The Murakami quote referencing his insertion of Japanese tradition into a western literary frames continues to come up in our class discussions. I can not help but consider what other western writers have influenced A Wild Sheep Chase, other than Raymond Chandler’s The Long Goodbye. When Boku stated, “whether you take the doughnut hole as a blank space or as an entity unto itself is a purely metaphysical question” to his girlfriend, I realized that, though it is a detective narrative, the detective components are metaphysical. He is not in search of the sheep, but of a meaning to life. I found that this structure resembled that of a “pilgrimage” that is often written about in classic British literature.
John Bunyan’s The Pilgrim’s Progress or Jeffrey Chaucer’s The Canterbury Tales remind me of Murakami’s method. The main figure of the story takes a journey in search of some form of religious end, guided by God. Murakami is not on a religious journey, but is on a spiritual one, and uses the religious traditions to imply this.

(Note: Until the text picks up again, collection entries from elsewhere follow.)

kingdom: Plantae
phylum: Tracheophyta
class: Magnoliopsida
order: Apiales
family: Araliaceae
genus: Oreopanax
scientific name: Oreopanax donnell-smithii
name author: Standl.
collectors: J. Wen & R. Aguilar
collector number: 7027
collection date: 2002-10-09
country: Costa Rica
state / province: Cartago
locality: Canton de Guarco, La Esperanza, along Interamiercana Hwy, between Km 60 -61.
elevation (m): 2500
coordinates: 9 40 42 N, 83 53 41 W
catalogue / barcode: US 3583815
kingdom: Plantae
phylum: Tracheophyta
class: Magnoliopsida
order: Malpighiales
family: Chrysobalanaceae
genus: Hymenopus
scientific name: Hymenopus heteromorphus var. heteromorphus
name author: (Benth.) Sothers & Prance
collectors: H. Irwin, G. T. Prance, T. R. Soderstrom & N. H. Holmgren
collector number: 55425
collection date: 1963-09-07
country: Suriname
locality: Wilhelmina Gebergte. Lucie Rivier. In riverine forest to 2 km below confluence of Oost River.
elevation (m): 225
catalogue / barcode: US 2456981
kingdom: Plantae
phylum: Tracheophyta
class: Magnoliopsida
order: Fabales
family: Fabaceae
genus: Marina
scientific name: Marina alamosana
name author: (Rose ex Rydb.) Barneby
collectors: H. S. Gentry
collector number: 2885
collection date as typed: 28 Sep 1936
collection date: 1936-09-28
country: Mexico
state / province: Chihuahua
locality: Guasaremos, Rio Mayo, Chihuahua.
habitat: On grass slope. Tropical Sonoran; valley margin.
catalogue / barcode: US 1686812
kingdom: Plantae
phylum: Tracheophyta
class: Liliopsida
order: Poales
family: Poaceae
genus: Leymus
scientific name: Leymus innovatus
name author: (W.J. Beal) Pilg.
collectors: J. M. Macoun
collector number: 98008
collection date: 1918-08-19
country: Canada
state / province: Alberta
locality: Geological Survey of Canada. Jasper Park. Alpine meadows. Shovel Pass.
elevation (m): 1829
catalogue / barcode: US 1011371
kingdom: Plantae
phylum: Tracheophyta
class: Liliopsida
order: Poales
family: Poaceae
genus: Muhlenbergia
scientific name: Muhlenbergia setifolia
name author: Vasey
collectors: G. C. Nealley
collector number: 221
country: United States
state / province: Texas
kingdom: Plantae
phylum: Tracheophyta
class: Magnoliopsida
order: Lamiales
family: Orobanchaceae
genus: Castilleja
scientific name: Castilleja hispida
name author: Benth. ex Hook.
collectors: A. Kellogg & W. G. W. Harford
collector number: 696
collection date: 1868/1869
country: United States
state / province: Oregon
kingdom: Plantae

The detective elements are postmodern in the sense that there are not actual clues (as in The Long Goodbye), but more allegorical and magical, guiding Boku to his end. As how in traditional pilgrimage narratives the figure is guided by a celestial being, Boku is guided by magic-like, metaphysical elements like his girlfriend’s ears, and the Rat. He also has an epiphany of sorts by the end of the narrative. Though not a religious epiphany, I feel that Murakami uses the pilgrimage structure to conclude with the binary realization of which those classic narratives usually end. The “epiphany” that Boku makes at the end of his “pilgrimage” is much more sad, absurdist, and maybe nihilist. Rather than a religious finding, he comes to a much more lonely and mundane image of society. He notes toward the end that “loneliness wasn’t such a bad feeling. It was like the stillness of a pin oak after the little birds had flown off.” The pilgrimage that Boku goes on ultimately seems to lead him to cynical realization.